StackExchange / StackExchange.Redis

General purpose redis client
https://stackexchange.github.io/StackExchange.Redis/
Other
5.87k stars 1.51k forks source link

IDatabase.KeyExists returns false in 2.2.88 but times out and throws exception in 2.6.122 #2546

Closed Mike-Zarlenga-IGT closed 11 months ago

Mike-Zarlenga-IGT commented 1 year ago

I have a Redis cluster with some nodes offline.

Using StackExchange.Redis 2.2.88 and calling KeyExists for a key that does not exist, the call returns false quickly.

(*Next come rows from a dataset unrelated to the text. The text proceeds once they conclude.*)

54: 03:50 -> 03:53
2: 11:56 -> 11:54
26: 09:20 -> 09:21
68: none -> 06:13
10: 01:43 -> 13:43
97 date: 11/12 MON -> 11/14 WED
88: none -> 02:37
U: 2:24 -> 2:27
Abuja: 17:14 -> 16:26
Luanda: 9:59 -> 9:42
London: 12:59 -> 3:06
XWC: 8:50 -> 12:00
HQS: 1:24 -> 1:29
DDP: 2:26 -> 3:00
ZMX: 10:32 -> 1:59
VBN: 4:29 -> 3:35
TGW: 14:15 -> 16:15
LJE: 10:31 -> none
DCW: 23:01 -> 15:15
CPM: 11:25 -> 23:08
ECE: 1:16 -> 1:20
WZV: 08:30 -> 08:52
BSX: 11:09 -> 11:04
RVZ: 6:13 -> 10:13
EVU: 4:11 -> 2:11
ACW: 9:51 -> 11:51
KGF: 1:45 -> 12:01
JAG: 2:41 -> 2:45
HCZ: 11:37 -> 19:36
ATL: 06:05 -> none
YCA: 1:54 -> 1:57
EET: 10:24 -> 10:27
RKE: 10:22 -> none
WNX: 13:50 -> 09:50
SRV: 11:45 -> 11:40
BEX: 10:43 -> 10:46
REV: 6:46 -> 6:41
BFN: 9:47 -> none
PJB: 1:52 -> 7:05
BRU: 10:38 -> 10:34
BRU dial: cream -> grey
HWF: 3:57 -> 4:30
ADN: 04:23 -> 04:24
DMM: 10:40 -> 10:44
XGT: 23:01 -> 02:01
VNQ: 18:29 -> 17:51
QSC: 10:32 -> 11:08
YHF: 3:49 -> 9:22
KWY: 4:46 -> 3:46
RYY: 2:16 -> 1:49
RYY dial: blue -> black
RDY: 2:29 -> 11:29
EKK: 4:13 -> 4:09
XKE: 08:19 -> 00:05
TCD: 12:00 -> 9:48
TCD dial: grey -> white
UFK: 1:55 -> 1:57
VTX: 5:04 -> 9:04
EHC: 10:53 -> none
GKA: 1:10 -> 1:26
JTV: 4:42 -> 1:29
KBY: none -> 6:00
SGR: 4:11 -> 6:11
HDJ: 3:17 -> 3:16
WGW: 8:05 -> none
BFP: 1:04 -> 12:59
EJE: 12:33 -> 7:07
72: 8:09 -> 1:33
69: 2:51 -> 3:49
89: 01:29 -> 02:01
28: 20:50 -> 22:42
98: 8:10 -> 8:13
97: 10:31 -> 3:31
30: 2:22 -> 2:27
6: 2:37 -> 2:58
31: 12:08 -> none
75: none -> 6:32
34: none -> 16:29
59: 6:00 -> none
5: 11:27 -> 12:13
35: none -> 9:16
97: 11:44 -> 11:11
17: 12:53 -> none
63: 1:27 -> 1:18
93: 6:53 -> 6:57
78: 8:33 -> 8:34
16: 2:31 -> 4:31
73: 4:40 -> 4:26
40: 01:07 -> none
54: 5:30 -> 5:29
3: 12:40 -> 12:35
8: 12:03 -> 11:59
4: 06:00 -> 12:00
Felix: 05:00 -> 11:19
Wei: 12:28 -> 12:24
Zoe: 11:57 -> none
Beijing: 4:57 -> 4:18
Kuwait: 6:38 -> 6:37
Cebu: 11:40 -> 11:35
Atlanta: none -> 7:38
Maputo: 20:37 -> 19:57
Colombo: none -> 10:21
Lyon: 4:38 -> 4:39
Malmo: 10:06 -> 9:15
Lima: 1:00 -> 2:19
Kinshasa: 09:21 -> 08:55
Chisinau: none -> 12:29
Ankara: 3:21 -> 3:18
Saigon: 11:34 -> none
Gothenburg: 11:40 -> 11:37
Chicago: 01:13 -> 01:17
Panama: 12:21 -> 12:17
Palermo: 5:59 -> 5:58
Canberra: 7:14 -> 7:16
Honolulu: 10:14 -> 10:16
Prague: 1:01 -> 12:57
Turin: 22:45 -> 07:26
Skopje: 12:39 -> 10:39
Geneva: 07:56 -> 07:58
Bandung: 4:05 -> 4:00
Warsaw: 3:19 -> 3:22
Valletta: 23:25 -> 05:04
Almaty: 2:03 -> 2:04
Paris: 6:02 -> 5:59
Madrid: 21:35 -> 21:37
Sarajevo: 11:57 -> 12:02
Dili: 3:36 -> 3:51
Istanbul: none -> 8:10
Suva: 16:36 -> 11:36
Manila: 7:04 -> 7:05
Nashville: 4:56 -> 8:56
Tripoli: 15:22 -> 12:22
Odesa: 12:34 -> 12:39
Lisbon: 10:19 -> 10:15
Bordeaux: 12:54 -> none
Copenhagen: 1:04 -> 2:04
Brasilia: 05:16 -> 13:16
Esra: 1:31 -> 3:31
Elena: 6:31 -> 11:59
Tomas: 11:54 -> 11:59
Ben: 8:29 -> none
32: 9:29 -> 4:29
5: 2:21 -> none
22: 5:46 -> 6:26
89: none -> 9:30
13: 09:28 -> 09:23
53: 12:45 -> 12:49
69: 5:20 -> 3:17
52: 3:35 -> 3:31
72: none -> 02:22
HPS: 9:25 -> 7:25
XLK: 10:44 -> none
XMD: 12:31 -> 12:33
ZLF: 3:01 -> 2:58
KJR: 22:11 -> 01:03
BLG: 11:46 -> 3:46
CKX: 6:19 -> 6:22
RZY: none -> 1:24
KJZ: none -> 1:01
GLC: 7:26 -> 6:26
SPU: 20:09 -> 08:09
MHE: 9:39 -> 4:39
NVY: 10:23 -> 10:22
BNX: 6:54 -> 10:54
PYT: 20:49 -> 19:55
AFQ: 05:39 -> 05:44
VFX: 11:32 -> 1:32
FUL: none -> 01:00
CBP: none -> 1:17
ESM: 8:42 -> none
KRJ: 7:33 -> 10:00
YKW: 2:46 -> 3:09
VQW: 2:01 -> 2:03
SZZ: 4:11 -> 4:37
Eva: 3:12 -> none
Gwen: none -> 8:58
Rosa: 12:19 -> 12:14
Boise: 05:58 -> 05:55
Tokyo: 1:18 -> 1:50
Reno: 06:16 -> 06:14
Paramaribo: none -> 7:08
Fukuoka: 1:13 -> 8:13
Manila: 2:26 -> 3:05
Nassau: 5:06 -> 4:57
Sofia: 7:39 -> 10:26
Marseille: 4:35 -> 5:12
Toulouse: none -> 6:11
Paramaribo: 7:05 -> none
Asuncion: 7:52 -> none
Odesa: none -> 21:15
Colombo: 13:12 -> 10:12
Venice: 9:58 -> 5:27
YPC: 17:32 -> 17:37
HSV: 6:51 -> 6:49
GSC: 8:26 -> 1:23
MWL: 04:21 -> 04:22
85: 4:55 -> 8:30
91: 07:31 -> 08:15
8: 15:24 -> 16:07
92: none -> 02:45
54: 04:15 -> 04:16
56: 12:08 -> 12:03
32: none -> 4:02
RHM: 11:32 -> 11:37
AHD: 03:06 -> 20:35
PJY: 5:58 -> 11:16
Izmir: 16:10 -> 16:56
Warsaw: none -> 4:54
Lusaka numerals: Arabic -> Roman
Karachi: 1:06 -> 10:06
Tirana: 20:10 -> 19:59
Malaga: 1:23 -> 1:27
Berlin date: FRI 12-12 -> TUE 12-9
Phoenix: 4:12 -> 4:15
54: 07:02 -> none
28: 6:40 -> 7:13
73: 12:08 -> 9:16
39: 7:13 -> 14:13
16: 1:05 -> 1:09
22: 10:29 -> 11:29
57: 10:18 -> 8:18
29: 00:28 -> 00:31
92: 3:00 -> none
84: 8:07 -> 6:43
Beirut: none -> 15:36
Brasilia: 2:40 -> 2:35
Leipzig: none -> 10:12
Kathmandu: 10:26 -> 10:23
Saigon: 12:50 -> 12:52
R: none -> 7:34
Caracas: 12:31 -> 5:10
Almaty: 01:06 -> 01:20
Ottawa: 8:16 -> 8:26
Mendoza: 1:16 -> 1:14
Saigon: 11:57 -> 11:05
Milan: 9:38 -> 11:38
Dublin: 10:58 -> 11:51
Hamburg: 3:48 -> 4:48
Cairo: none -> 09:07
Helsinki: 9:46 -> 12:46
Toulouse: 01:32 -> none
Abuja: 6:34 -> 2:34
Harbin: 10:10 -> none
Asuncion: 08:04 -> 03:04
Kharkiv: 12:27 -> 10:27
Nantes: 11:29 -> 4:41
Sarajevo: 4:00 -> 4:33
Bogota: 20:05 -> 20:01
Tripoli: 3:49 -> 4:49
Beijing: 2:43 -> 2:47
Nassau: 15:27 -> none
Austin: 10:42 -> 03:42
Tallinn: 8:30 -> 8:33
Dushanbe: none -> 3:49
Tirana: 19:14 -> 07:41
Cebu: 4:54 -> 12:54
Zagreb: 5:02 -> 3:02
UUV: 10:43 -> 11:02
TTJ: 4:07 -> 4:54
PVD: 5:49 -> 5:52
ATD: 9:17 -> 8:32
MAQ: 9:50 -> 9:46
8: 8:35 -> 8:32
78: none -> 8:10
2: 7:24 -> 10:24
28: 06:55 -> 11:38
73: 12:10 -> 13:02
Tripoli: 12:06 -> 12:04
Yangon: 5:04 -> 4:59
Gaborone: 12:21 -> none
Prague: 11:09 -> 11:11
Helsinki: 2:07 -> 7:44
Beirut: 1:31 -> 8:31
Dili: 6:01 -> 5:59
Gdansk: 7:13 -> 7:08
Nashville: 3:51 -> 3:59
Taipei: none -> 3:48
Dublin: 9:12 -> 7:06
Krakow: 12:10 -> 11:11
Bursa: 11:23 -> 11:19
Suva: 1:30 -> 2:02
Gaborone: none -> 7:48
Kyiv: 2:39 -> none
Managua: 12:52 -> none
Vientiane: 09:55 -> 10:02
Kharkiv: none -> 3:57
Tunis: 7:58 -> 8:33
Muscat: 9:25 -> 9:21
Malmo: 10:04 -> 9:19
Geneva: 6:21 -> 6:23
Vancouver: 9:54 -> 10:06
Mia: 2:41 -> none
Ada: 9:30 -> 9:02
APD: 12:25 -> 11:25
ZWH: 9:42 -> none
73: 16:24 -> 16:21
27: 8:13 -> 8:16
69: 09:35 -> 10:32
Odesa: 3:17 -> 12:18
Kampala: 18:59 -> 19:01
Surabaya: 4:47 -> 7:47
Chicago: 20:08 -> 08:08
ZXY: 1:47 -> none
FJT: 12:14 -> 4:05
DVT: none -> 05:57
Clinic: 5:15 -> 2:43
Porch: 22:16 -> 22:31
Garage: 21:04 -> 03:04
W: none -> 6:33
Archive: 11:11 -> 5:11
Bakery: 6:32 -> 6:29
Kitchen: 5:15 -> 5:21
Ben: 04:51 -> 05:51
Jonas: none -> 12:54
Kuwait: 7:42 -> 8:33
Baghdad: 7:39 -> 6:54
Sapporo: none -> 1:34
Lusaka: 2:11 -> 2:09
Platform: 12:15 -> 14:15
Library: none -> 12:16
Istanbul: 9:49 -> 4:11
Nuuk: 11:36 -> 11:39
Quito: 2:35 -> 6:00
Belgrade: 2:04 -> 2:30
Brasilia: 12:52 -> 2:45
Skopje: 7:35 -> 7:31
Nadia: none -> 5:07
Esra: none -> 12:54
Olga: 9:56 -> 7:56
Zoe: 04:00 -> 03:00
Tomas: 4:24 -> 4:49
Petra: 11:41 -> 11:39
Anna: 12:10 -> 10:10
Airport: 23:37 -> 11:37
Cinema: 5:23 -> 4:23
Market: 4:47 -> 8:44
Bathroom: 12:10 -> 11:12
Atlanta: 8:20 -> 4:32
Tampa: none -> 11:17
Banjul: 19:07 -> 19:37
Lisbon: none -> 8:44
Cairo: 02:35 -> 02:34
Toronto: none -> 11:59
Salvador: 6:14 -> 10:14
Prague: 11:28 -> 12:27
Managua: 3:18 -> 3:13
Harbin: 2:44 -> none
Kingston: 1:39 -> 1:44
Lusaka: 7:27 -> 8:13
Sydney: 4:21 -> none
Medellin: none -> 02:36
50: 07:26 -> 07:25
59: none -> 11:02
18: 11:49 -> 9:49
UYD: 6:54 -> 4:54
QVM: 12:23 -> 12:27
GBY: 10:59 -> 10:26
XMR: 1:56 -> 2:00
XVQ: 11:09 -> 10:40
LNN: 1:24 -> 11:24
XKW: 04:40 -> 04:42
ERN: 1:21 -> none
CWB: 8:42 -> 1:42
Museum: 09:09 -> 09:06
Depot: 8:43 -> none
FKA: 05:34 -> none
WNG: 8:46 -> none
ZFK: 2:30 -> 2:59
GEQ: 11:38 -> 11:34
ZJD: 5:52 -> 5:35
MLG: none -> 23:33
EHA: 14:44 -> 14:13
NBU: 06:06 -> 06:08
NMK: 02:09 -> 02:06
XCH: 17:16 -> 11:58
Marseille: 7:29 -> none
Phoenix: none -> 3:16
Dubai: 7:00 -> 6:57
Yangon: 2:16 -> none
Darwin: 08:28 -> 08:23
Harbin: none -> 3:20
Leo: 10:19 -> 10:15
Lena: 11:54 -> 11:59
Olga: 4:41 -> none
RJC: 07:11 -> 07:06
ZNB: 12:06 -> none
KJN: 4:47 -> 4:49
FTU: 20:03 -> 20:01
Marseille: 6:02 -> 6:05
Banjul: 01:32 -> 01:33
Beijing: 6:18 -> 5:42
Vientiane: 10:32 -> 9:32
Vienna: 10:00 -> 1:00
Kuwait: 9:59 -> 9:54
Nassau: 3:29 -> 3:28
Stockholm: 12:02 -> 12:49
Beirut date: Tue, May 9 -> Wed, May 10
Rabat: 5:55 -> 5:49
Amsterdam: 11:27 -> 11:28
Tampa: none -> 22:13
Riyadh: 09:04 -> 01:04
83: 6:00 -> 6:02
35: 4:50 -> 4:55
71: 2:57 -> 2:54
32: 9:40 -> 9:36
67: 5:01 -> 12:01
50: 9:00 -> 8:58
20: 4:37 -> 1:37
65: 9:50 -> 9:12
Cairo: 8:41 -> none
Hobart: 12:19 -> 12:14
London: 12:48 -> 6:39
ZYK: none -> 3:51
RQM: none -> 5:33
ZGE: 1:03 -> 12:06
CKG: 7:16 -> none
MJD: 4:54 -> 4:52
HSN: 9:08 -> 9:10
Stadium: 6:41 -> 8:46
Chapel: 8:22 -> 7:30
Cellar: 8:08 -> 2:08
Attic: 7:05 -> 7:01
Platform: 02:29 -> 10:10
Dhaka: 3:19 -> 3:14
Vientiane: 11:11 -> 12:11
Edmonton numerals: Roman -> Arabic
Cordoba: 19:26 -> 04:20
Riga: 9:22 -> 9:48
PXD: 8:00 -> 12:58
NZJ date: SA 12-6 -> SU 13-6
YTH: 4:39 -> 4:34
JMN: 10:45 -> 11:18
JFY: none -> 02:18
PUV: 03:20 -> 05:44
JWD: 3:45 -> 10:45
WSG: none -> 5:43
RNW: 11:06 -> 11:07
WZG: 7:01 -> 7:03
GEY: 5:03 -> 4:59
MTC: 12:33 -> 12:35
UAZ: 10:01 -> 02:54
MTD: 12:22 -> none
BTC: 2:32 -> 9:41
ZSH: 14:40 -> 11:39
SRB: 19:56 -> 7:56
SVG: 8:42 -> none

Upgrading to 2.6.122 and calling KeyExists for a key that does not exist, the call hangs for the timeout then throws a "message timed out in the backlog" exception.

Setting the BacklogPolicy to FastFail removes the timeout delay time but I still get an exception, slightly different that the prior exception, indicating that the problem is one of the offline nodes in the Redis cluster.

Are there any other configuration options I can set to make 2.6.122 behave more like 2.2.88.

Or am I stuck with this behavior and dealing with parsing exceptions when connected to a cluster with some nodes offline?

mgravell commented 1 year ago

I am not entirely convinced that KeyExists would work (returning false) on any version against a down node. To the best of my knowledge the only difference here can possibly be: how quickly we get an exception. You have made me think that cluster-down scenarios probably shouldn't go through the retry mechanisms, because of how serious that situation is. Perhaps with a little grace for if the thing that is down is a replica.

NickCraver commented 12 months ago

@Mike-Zarlenga-IGT I'm a bit confused: what do you expect the behavior to be? The default is to backlog and best-effort try if the node comes back up (rather than failing instantly, as the vast majority of applications would rather a delay than an error), but as you've found you can configure this already.

What exactly should behave differently here? Or is the complaint that the error message changed at all? (to be more informative in this case)

Mike-Zarlenga-IGT commented 12 months ago

Thank you both for the quick replies. Maybe my understanding of KeyExists or Redis clustering is the issue here.

  1. In the case of a down node as long as there's at least 1 Master up, why should I care about that down node?
  2. And is throwing an exception for a down node unique to KeyExists?
NickCraver commented 12 months ago

@Mike-Zarlenga-IGT We'll always prefer a primary if available, but if no primary with that hash slot isn't available, we don't have anywhere to ask, because the owner of that key isn't around. If you have say 3 nodes, the keys are sharded amongst them based on hash slot, they're not all replicated to all nodes. A replica of a node serves the purpose of being a backup in cluster.

For 2) nope, this behavior applies to every command.

Mike-Zarlenga-IGT commented 11 months ago

I did a little more digging and looking at the muxStatus for the connection, I can see that the cluster is a total of 9 nodes and 3 primaries are listed as "DidNotRespond." That, plus the fact that the keys are sharded across primaries explains it. Thank you for the assistance with this, I'll close the issue.